- Work order:
Look through the data below and return each line where "Right" appears.

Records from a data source
=====

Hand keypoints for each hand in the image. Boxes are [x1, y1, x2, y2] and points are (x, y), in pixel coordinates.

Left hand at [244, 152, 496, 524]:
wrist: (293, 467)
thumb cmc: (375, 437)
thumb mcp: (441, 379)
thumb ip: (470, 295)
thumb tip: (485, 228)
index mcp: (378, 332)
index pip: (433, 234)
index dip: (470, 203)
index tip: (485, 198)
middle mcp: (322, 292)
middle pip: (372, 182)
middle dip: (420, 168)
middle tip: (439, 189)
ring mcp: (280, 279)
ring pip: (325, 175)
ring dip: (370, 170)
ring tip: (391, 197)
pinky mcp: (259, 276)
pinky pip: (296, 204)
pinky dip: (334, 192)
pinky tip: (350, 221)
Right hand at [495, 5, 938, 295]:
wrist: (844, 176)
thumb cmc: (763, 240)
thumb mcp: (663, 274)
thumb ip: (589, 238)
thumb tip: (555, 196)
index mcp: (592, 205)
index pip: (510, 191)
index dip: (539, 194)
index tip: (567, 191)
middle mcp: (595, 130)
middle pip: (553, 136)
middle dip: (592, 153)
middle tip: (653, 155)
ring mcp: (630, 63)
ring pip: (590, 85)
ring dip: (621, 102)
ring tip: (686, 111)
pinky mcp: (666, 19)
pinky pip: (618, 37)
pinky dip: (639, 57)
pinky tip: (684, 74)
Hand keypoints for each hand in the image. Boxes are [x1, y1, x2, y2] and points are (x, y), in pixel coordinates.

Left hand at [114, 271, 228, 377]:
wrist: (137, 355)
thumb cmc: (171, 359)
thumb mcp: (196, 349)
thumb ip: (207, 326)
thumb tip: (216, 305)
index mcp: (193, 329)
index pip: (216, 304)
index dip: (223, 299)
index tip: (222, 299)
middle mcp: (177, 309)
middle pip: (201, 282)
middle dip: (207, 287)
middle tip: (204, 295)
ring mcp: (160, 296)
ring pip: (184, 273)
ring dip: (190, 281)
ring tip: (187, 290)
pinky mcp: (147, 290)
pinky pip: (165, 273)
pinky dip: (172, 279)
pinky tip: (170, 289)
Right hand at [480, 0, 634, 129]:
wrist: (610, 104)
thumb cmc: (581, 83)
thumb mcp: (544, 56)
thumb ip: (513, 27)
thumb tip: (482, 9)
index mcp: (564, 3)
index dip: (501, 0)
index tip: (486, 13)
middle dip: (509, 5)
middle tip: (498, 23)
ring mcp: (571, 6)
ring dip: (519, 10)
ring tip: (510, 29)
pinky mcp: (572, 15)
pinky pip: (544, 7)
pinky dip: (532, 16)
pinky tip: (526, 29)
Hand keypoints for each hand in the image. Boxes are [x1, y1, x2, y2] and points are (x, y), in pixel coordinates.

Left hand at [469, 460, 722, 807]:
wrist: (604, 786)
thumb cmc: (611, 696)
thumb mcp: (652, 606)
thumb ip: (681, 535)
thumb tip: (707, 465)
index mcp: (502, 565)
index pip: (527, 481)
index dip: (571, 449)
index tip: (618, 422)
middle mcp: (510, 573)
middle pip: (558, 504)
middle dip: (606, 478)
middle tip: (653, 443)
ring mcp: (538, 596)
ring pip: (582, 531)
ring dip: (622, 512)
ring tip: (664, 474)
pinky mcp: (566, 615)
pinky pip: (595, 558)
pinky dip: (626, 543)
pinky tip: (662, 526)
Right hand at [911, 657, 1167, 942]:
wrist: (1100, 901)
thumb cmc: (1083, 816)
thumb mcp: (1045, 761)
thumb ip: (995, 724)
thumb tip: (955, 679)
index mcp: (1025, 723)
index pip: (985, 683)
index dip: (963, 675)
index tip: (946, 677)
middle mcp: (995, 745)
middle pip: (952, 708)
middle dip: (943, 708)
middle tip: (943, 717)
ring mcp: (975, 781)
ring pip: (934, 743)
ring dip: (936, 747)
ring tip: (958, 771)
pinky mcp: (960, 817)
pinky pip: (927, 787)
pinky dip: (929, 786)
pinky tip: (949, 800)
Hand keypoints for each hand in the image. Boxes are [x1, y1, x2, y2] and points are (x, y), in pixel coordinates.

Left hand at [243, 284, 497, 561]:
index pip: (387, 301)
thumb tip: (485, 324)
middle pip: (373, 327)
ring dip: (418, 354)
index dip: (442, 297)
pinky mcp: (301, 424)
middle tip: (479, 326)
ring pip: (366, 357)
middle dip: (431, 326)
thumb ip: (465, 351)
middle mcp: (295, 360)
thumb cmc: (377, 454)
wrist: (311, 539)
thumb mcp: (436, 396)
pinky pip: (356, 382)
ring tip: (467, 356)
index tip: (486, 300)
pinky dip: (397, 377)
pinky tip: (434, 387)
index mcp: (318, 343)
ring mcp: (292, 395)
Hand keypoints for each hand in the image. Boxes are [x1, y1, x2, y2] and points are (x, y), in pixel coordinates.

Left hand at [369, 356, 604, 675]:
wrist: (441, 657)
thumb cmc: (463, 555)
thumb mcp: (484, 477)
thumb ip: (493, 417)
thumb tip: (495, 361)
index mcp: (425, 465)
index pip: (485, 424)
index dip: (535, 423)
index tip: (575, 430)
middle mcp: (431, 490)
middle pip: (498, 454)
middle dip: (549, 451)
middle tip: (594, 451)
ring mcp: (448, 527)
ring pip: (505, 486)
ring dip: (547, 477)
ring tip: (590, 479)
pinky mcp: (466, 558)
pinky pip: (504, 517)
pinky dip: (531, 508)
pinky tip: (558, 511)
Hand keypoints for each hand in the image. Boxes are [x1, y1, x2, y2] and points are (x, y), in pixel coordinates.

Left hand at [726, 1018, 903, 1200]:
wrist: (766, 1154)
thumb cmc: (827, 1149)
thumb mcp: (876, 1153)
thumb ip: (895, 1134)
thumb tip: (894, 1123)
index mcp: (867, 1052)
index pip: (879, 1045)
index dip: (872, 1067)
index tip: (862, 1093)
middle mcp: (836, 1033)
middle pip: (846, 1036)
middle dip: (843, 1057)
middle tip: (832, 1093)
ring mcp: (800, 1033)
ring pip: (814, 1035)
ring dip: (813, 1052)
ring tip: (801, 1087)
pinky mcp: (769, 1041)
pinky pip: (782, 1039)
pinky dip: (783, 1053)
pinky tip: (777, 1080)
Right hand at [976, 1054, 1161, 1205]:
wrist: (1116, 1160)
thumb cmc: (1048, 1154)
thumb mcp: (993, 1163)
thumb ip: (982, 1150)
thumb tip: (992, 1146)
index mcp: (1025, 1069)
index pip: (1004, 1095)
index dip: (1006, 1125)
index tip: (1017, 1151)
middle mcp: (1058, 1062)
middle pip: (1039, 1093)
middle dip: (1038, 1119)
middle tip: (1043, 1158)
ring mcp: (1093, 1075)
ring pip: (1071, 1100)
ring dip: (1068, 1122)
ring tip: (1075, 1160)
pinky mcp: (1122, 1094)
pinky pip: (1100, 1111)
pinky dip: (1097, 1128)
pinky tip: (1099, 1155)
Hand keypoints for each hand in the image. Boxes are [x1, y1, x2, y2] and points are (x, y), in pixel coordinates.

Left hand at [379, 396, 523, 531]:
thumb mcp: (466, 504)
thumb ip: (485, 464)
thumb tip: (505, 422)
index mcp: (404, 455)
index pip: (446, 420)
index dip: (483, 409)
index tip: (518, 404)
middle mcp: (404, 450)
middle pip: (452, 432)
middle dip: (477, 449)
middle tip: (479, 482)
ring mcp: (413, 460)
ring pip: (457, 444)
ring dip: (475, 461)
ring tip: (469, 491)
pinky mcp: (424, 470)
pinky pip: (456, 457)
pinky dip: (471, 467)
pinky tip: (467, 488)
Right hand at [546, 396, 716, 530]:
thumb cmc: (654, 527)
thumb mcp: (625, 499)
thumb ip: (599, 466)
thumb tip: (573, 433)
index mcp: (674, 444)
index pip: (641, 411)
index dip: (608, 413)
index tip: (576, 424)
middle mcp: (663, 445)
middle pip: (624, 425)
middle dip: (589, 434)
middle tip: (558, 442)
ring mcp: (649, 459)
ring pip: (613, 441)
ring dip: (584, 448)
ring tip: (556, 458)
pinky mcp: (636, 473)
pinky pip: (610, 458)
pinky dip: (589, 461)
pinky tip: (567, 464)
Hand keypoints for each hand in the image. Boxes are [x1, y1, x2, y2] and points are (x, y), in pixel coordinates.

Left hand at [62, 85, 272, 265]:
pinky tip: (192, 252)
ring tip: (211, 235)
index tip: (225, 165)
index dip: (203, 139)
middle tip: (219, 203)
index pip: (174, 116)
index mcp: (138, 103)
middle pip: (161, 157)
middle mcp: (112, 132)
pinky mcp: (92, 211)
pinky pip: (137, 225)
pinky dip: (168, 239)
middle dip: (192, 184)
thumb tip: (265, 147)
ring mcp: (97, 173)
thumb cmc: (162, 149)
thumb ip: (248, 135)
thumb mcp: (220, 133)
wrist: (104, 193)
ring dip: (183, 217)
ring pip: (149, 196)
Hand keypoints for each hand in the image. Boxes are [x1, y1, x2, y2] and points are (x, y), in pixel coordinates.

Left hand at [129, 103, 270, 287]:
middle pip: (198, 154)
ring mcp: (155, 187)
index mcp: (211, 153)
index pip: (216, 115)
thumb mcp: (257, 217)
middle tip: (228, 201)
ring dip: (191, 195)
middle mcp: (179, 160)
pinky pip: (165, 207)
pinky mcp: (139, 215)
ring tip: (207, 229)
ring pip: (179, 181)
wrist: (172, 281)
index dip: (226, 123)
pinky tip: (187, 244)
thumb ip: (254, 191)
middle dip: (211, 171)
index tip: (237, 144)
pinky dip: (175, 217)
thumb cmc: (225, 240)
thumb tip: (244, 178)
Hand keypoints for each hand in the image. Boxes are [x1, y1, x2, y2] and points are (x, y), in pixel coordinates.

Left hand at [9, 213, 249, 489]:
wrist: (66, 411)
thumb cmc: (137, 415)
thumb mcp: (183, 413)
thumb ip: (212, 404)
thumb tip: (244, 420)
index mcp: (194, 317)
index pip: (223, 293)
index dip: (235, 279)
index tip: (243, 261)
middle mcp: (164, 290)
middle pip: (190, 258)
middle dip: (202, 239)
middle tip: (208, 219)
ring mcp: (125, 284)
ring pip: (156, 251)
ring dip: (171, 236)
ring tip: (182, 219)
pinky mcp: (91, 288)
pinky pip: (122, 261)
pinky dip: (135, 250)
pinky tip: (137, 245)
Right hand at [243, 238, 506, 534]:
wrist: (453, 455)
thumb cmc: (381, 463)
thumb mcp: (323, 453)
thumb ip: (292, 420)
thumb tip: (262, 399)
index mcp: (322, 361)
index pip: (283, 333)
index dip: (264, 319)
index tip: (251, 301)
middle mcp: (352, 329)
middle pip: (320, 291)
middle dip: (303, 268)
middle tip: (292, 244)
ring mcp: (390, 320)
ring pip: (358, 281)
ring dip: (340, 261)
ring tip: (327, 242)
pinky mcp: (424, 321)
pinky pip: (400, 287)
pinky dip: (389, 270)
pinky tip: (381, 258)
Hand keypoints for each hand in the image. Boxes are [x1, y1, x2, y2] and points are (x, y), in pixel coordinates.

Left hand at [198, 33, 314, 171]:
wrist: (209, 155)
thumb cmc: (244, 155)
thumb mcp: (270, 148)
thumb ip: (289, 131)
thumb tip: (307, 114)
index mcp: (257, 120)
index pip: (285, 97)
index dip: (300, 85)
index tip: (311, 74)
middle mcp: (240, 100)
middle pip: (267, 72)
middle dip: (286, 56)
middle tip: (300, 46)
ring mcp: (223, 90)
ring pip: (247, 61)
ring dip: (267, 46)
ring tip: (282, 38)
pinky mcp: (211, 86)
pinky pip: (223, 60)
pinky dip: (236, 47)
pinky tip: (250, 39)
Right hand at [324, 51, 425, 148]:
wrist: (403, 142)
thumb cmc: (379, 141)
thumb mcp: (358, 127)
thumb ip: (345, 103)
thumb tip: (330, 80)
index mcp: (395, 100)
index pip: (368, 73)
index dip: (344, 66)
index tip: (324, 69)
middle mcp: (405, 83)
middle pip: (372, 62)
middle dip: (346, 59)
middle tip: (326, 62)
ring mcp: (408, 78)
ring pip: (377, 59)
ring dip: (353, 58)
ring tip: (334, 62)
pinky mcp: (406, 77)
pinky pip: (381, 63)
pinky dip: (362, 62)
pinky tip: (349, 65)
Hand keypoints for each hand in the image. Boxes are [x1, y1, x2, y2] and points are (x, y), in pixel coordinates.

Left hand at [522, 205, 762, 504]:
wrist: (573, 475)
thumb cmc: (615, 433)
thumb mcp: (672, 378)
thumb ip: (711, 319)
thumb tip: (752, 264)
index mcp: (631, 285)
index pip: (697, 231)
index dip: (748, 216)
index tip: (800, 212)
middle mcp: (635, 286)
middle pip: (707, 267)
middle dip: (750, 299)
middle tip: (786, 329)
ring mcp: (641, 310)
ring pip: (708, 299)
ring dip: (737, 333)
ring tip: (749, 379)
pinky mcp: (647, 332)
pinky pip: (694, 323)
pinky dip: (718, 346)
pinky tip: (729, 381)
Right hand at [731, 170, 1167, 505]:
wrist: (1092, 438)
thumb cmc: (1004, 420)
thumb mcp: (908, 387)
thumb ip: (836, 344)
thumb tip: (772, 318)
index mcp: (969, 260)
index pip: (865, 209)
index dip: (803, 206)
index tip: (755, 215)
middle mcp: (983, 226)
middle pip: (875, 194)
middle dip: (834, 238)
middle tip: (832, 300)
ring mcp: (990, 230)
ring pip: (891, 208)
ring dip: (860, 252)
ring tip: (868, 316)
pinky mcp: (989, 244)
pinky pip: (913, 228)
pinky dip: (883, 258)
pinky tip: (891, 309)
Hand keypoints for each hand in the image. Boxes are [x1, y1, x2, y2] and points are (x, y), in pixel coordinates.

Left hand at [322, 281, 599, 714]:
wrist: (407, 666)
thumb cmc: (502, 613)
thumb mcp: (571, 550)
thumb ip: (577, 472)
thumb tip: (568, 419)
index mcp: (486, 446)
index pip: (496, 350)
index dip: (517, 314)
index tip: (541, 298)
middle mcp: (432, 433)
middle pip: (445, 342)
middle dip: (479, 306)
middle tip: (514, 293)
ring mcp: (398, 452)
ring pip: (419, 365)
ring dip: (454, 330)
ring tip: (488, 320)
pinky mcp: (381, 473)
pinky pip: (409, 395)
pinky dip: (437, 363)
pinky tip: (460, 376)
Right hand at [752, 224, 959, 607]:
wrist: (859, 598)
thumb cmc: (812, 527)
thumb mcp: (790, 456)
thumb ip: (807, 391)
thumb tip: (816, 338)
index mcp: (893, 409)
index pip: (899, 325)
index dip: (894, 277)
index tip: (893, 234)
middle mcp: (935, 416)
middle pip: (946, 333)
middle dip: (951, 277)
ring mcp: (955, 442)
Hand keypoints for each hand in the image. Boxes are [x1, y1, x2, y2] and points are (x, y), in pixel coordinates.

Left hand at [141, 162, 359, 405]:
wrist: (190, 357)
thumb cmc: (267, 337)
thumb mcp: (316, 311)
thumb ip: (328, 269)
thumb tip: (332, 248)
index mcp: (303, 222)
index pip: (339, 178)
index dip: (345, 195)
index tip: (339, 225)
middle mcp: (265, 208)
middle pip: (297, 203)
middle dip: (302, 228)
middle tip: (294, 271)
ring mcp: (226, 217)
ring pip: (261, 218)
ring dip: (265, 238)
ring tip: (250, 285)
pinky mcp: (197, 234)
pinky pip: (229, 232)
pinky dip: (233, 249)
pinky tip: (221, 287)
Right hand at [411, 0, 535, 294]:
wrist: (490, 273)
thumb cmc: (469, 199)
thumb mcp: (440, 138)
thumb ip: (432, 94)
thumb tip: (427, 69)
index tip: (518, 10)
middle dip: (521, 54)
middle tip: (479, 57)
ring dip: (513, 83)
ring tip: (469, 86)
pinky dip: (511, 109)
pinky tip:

=====

- Answer to the exercise:
Right hand at [495, 5, 938, 295]:
Right hand at [480, 0, 634, 129]:
Right hand at [911, 657, 1167, 942]:
Right hand at [976, 1054, 1161, 1205]:
Right hand at [546, 396, 716, 530]:
Right hand at [243, 238, 506, 534]:
Right hand at [324, 51, 425, 148]:
Right hand at [731, 170, 1167, 505]:
Right hand at [752, 224, 959, 607]:
Right hand at [411, 0, 535, 294]:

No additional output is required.